README.md

# em_filter
[![Hex.pm](https://img.shields.io/hexpm/v/em_filter.svg?color=darkgreen)](https://hex.pm/packages/em_filter)
[![Hex Docs](https://img.shields.io/badge/hex-docs-blue.svg)](https://hexdocs.pm/em_filter)
[![License](https://img.shields.io/badge/license-Apache%202.0-blue.svg)](LICENSE.md)

An Erlang library for building Emergence filters and agents connected to an `em_disco` discovery service.

## Features

- Connects your filter or agent to `em_disco` over a persistent WebSocket
- Automatically registers on startup and reconnects on failure
- Optionally announces agent capabilities to the `em_disco` registry
- Optionally enables per-agent memory (ETS) passed across queries
- Full set of HTML scraping utilities included

## Concepts

**Filter** — stateless node. Receives a query, returns results, remembers nothing. This is the 1.0.0 behaviour, unchanged.

**Agent** — extends a filter with two optional features:
- **Capabilities** — a list of strings (`<<"summarize">>`, `<<"llm">>`, …) announced to `em_disco` at startup via `agent_hello`. The Queen agent reads `GET /registry` to discover them.
- **Memory** — a persistent map passed to `handle/2` on every query and updated with the returned value.
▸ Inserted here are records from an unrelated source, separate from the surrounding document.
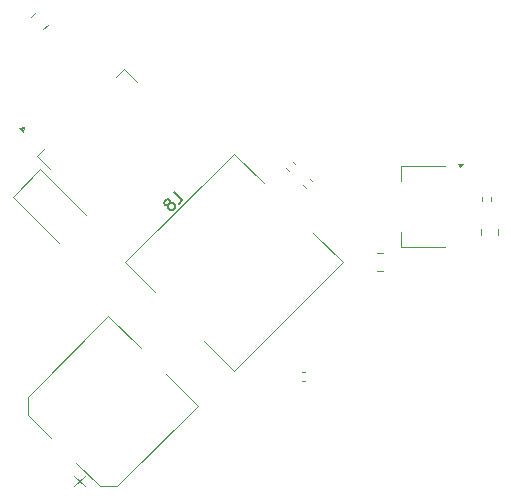
<source format=gbr>
%TF.GenerationSoftware,KiCad,Pcbnew,8.0.1*%
%TF.CreationDate,2024-09-30T12:45:28-07:00*%
%TF.ProjectId,rocketBeaconModule,726f636b-6574-4426-9561-636f6e4d6f64,rev?*%
%TF.SameCoordinates,Original*%
%TF.FileFunction,Legend,Bot*%
%TF.FilePolarity,Positive*%
%FSLAX46Y46*%
G04 Gerber Fmt 4.6, Leading zero omitted, Abs format (unit mm)*
G04 Created by KiCad (PCBNEW 8.0.1) date 2024-09-30 12:45:28*
%MOMM*%
%LPD*%
G01*
G04 APERTURE LIST*
%ADD10C,0.150000*%
%ADD11C,0.120000*%
G04 APERTURE END LIST*
D10*
X72732132Y-116387630D02*
X73068850Y-116050913D01*
X73068850Y-116050913D02*
X72361743Y-115343806D01*
X71991353Y-116320287D02*
X72025025Y-116219272D01*
X72025025Y-116219272D02*
X72025025Y-116151928D01*
X72025025Y-116151928D02*
X71991353Y-116050913D01*
X71991353Y-116050913D02*
X71957682Y-116017241D01*
X71957682Y-116017241D02*
X71856666Y-115983569D01*
X71856666Y-115983569D02*
X71789323Y-115983569D01*
X71789323Y-115983569D02*
X71688308Y-116017241D01*
X71688308Y-116017241D02*
X71553621Y-116151928D01*
X71553621Y-116151928D02*
X71519949Y-116252943D01*
X71519949Y-116252943D02*
X71519949Y-116320287D01*
X71519949Y-116320287D02*
X71553621Y-116421302D01*
X71553621Y-116421302D02*
X71587292Y-116454974D01*
X71587292Y-116454974D02*
X71688308Y-116488646D01*
X71688308Y-116488646D02*
X71755651Y-116488646D01*
X71755651Y-116488646D02*
X71856666Y-116454974D01*
X71856666Y-116454974D02*
X71991353Y-116320287D01*
X71991353Y-116320287D02*
X72092369Y-116286615D01*
X72092369Y-116286615D02*
X72159712Y-116286615D01*
X72159712Y-116286615D02*
X72260727Y-116320287D01*
X72260727Y-116320287D02*
X72395414Y-116454974D01*
X72395414Y-116454974D02*
X72429086Y-116555989D01*
X72429086Y-116555989D02*
X72429086Y-116623333D01*
X72429086Y-116623333D02*
X72395414Y-116724348D01*
X72395414Y-116724348D02*
X72260727Y-116859035D01*
X72260727Y-116859035D02*
X72159712Y-116892707D01*
X72159712Y-116892707D02*
X72092369Y-116892707D01*
X72092369Y-116892707D02*
X71991353Y-116859035D01*
X71991353Y-116859035D02*
X71856666Y-116724348D01*
X71856666Y-116724348D02*
X71822995Y-116623333D01*
X71822995Y-116623333D02*
X71822995Y-116555989D01*
X71822995Y-116555989D02*
X71856666Y-116454974D01*
D11*
%TO.C,L8*%
X79929429Y-114614099D02*
X77419200Y-112103870D01*
X68212670Y-121310400D02*
X77419200Y-112103870D01*
X84115501Y-118800171D02*
X86625730Y-121310400D01*
X77419200Y-130516930D02*
X86625730Y-121310400D01*
X70722899Y-123820629D02*
X68212670Y-121310400D01*
X74908971Y-128006701D02*
X77419200Y-130516930D01*
%TO.C,C48*%
X98325000Y-119006253D02*
X98325000Y-118483747D01*
X99795000Y-119006253D02*
X99795000Y-118483747D01*
%TO.C,D6*%
X61041781Y-113445329D02*
X58708329Y-115778781D01*
X62604487Y-119674940D02*
X58708329Y-115778781D01*
X64937940Y-117341487D02*
X61041781Y-113445329D01*
%TO.C,R17*%
X83507540Y-114982141D02*
X83290259Y-114764860D01*
X84044941Y-114444740D02*
X83827660Y-114227459D01*
%TO.C,C45*%
X60255543Y-100503010D02*
X60625010Y-100133543D01*
X61294990Y-101542457D02*
X61664457Y-101172990D01*
%TO.C,R16*%
X82085140Y-113559741D02*
X81867859Y-113342460D01*
X82622541Y-113022340D02*
X82405260Y-112805059D01*
%TO.C,U6*%
X91562000Y-113176000D02*
X95322000Y-113175999D01*
X91562000Y-114435999D02*
X91562000Y-113176000D01*
X91562000Y-118736001D02*
X91562000Y-119996000D01*
X91562000Y-119996000D02*
X95322000Y-119996001D01*
X96602000Y-113276000D02*
X96362000Y-112946000D01*
X96842000Y-112946000D01*
X96602000Y-113276000D01*
G36*
X96602000Y-113276000D02*
G01*
X96362000Y-112946000D01*
X96842000Y-112946000D01*
X96602000Y-113276000D01*
G37*
%TO.C,R18*%
X98426000Y-115797359D02*
X98426000Y-116104641D01*
X99186000Y-115797359D02*
X99186000Y-116104641D01*
%TO.C,R1*%
X83158359Y-130557000D02*
X83465641Y-130557000D01*
X83158359Y-131317000D02*
X83465641Y-131317000D01*
%TO.C,U5*%
X60785080Y-112334990D02*
X61845740Y-113395650D01*
X61456831Y-111663239D02*
X60785080Y-112334990D01*
X67467239Y-105652831D02*
X68138990Y-104981080D01*
X68138990Y-104981080D02*
X69199650Y-106041740D01*
X59581230Y-110254328D02*
X59241819Y-109914917D01*
X59644870Y-109851277D01*
X59581230Y-110254328D01*
G36*
X59581230Y-110254328D02*
G01*
X59241819Y-109914917D01*
X59644870Y-109851277D01*
X59581230Y-110254328D01*
G37*
%TO.C,C46*%
X74381999Y-133451787D02*
X67554485Y-140279301D01*
X71659638Y-130729426D02*
X74381999Y-133451787D01*
X69524175Y-128593963D02*
X66801814Y-125871602D01*
X67554485Y-140279301D02*
X66049143Y-140279301D01*
X66801814Y-125871602D02*
X59974300Y-132699116D01*
X64793631Y-139363200D02*
X63909747Y-140247083D01*
X64079453Y-138309611D02*
X66049143Y-140279301D01*
X63909747Y-139363200D02*
X64793631Y-140247083D01*
X61943990Y-136174148D02*
X59974300Y-134204458D01*
X59974300Y-132699116D02*
X59974300Y-134204458D01*
%TO.C,C47*%
X89527748Y-120550000D02*
X90050252Y-120550000D01*
X89527748Y-122020000D02*
X90050252Y-122020000D01*
%TD*%
M02*

</source>
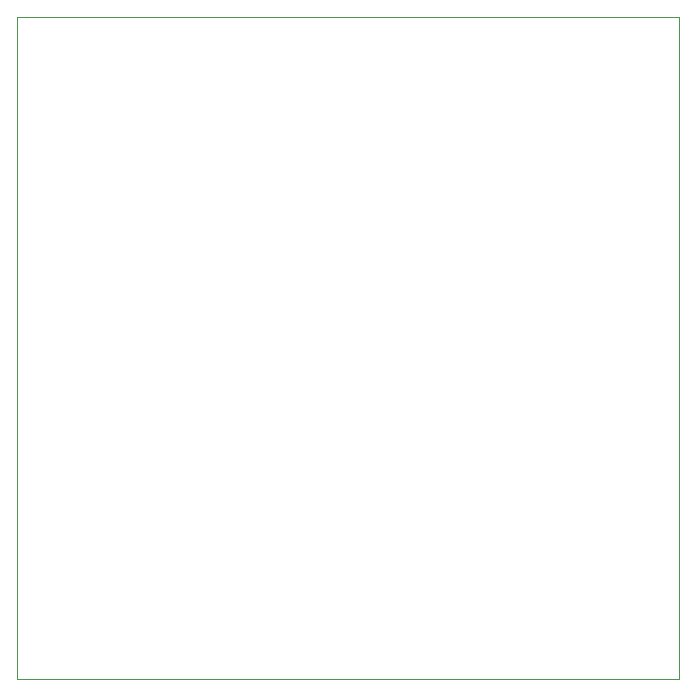
<source format=gbr>
G04 #@! TF.FileFunction,Profile,NP*
%FSLAX46Y46*%
G04 Gerber Fmt 4.6, Leading zero omitted, Abs format (unit mm)*
G04 Created by KiCad (PCBNEW 0.201505031001+5637~23~ubuntu14.04.1-product) date Sat 23 May 2015 04:20:30 BST*
%MOMM*%
G01*
G04 APERTURE LIST*
%ADD10C,0.100000*%
G04 APERTURE END LIST*
D10*
X78000000Y-120000000D02*
X78000000Y-176000000D01*
X134000000Y-120000000D02*
X78000000Y-120000000D01*
X134000000Y-176000000D02*
X134000000Y-120000000D01*
X78000000Y-176000000D02*
X134000000Y-176000000D01*
M02*

</source>
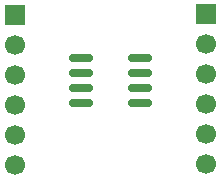
<source format=gbr>
%TF.GenerationSoftware,KiCad,Pcbnew,9.0.6-9.0.6~ubuntu22.04.1*%
%TF.CreationDate,2026-02-11T21:38:48+09:00*%
%TF.ProjectId,usb_typec_serial_insulation,7573625f-7479-4706-9563-5f7365726961,V1.0*%
%TF.SameCoordinates,Original*%
%TF.FileFunction,Soldermask,Top*%
%TF.FilePolarity,Negative*%
%FSLAX46Y46*%
G04 Gerber Fmt 4.6, Leading zero omitted, Abs format (unit mm)*
G04 Created by KiCad (PCBNEW 9.0.6-9.0.6~ubuntu22.04.1) date 2026-02-11 21:38:48*
%MOMM*%
%LPD*%
G01*
G04 APERTURE LIST*
G04 Aperture macros list*
%AMRoundRect*
0 Rectangle with rounded corners*
0 $1 Rounding radius*
0 $2 $3 $4 $5 $6 $7 $8 $9 X,Y pos of 4 corners*
0 Add a 4 corners polygon primitive as box body*
4,1,4,$2,$3,$4,$5,$6,$7,$8,$9,$2,$3,0*
0 Add four circle primitives for the rounded corners*
1,1,$1+$1,$2,$3*
1,1,$1+$1,$4,$5*
1,1,$1+$1,$6,$7*
1,1,$1+$1,$8,$9*
0 Add four rect primitives between the rounded corners*
20,1,$1+$1,$2,$3,$4,$5,0*
20,1,$1+$1,$4,$5,$6,$7,0*
20,1,$1+$1,$6,$7,$8,$9,0*
20,1,$1+$1,$8,$9,$2,$3,0*%
G04 Aperture macros list end*
%ADD10R,1.700000X1.700000*%
%ADD11C,1.700000*%
%ADD12RoundRect,0.150000X0.825000X0.150000X-0.825000X0.150000X-0.825000X-0.150000X0.825000X-0.150000X0*%
G04 APERTURE END LIST*
D10*
%TO.C,J2*%
X129915000Y-90840000D03*
D11*
X129915000Y-93380000D03*
X129915000Y-95920000D03*
X129915000Y-98460000D03*
X129915000Y-101000000D03*
X129915000Y-103540000D03*
%TD*%
D10*
%TO.C,J1*%
X146100000Y-90820000D03*
D11*
X146100000Y-93360000D03*
X146100000Y-95900000D03*
X146100000Y-98440000D03*
X146100000Y-100980000D03*
X146100000Y-103520000D03*
%TD*%
D12*
%TO.C,U1*%
X140450000Y-98300000D03*
X140450000Y-97030000D03*
X140450000Y-95760000D03*
X140450000Y-94490000D03*
X135500000Y-94490000D03*
X135500000Y-95760000D03*
X135500000Y-97030000D03*
X135500000Y-98300000D03*
%TD*%
M02*

</source>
Backed by a local ETS table.

A filter started without capabilities or memory is identical to a 1.0.0 filter.

## Installation

Add to your `rebar.config`:

```erlang
{deps, [
    {em_filter, "1.1.0"}
]}.
```

## Usage

### Plain filter (unchanged from 1.0.0)

```erlang
-module(my_filter).
-export([handle/1]).

handle(Body) ->
    %% fetch, scrape, compute — return a JSON-encodable term
    json:encode(#{<<"embryo_list">> => []}).
```

```erlang
em_filter:start_filter(my_filter, my_filter).
```

### Agent with capabilities (no memory)

Announces itself to `em_disco` so the Queen can find it via `GET /registry`.
`handle/1` is still used — behaviour is stateless.

```erlang
em_filter:start_agent(my_agent, my_handler, #{
    capabilities => [<<"summarize">>, <<"llm">>]
}).
```

### Agent with memory

`handle/2` receives the current memory map and must return `{Result, NewMemory}`.
The updated memory is stored in a local ETS table and passed on the next query.

```erlang
-module(my_agent).
-export([handle/2]).

handle(Body, Memory) ->
    Seen    = maps:get(seen, Memory, []),
    Result  = do_work(Body, Seen),
    NewMem  = Memory#{seen => [Body | Seen]},
    {json:encode(Result), NewMem}.
```

```erlang
em_filter:start_agent(my_agent, my_agent, #{
    capabilities => [<<"summarize">>],
    memory       => ets
}).
```

## Configuration

The `em_disco` address is resolved in this order:

1. Environment variables `EM_DISCO_HOST` / `EM_DISCO_PORT`
2. `~/.config/emergence/emergence.conf` (Linux/macOS) or `%APPDATA%\emergence\emergence.conf` (Windows)
3. Defaults: `localhost:8080`

`emergence.conf` example:

```ini
[em_disco]
host = 192.168.1.10
port = 8080
```

## HTML utilities

The following helpers are available for filters that scrape HTML:

| Function | Description |
|---|---|
| `strip_scripts/1` | Removes `<script>` tags |
| `extract_elements/2` | CSS-style element extraction |
| `get_text/1` | Strips all HTML tags |
| `extract_attribute/2` | Extracts a tag attribute value |
| `clean_text/3` | Strips noise and decodes entities |
| `decode_html_entities/1` | Decodes `&amp;`, `&#x…;`, `&#…;` |
| `should_skip_link/2` | Filters out unwanted URLs |

## License

Apache 2.0 — see [LICENSE.md](LICENSE.md).